- Film poster
- French: Qu’est-ce qu’on fait ici ?
- Directed by: Julie Hivon
- Written by: Julie Hivon
- Produced by: François Delisle Maxime Bernard
- Starring: Charles-Alexandre Dubé Joëlle Paré Beaulieu Sophie Desmarais
- Cinematography: Claudine Sauvé
- Edited by: Natalie Lamoureux
- Production company: Films 53/12
- Distributed by: K Films Amérique
- Release date: September 15, 2014 (Cinéfest);
- Running time: 98 minutes
- Country: Canada
- Language: French

= What Are We Doing Here? (film) =

What Are We Doing Here? (Qu’est-ce qu’on fait ici ?) is a Canadian drama film, directed by Julie Hivon and released in 2014. The film centres on a group of friends in their 20s whose lives are shattered when one of them, Yan (Frédéric Millaire-Zouvi), dies in a car accident.
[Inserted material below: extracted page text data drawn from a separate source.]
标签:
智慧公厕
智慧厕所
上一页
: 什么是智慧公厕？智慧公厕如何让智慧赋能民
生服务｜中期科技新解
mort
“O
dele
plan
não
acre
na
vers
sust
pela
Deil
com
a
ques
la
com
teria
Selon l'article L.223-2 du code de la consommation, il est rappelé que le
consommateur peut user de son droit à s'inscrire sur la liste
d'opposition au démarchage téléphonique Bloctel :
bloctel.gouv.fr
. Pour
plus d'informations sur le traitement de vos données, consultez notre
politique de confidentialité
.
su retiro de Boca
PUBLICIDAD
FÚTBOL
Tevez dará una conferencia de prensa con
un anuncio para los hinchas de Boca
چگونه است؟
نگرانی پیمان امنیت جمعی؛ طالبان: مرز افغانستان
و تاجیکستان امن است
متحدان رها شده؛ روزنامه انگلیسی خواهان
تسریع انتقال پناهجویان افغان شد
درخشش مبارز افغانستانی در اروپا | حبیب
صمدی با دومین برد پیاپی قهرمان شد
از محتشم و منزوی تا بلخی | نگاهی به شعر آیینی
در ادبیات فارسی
The film stars Charles-Alexandre Dubé as Simon, Joëlle Paré Beaulieu as Roxanne, Maxime Dumontier as Max, Sophie Desmarais as Lily, Marie-Soleil Dion as Rosalie, and Guylaine Tremblay as Roxanne's mother Nicole.

The film was shot in 2013, primarily in Saint-Amable and Granby, Quebec.

Paré-Beaulieu received a Jutra Award nomination for Best Actress at the 17th Jutra Awards.